(Records from a collection)
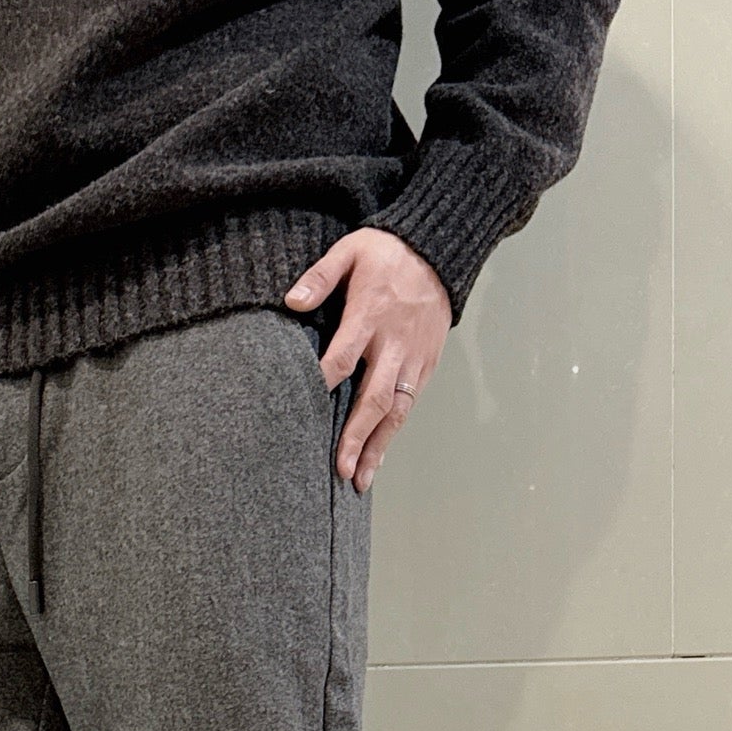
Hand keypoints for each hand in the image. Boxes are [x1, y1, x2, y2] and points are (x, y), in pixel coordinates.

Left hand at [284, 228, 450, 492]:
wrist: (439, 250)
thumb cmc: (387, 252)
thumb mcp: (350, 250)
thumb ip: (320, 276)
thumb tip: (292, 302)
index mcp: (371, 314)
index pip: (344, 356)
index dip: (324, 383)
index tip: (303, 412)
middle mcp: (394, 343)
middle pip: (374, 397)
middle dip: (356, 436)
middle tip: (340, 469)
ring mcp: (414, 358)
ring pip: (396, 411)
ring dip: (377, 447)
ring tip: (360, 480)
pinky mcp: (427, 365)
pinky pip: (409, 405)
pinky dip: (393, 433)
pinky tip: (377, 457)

---

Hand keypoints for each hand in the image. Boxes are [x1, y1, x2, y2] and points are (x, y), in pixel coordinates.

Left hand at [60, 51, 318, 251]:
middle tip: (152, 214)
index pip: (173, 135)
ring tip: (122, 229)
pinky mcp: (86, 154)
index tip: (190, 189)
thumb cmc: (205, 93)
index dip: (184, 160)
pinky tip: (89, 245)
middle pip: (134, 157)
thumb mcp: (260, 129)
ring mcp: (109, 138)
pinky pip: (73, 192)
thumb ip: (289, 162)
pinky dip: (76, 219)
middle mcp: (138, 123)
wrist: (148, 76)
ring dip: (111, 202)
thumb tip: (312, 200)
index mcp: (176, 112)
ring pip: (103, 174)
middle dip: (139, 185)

*TASK INSTRUCTIONS*.
Collect from the data above every line that includes "index".

*RESULT FOR THIS EXERCISE*.
index mcp: (371, 314)
index pip: (344, 356)
index dip: (324, 383)
index tip: (303, 412)
index pip: (173, 135)
index tip: (190, 189)
index dip: (184, 160)
index mcp: (176, 112)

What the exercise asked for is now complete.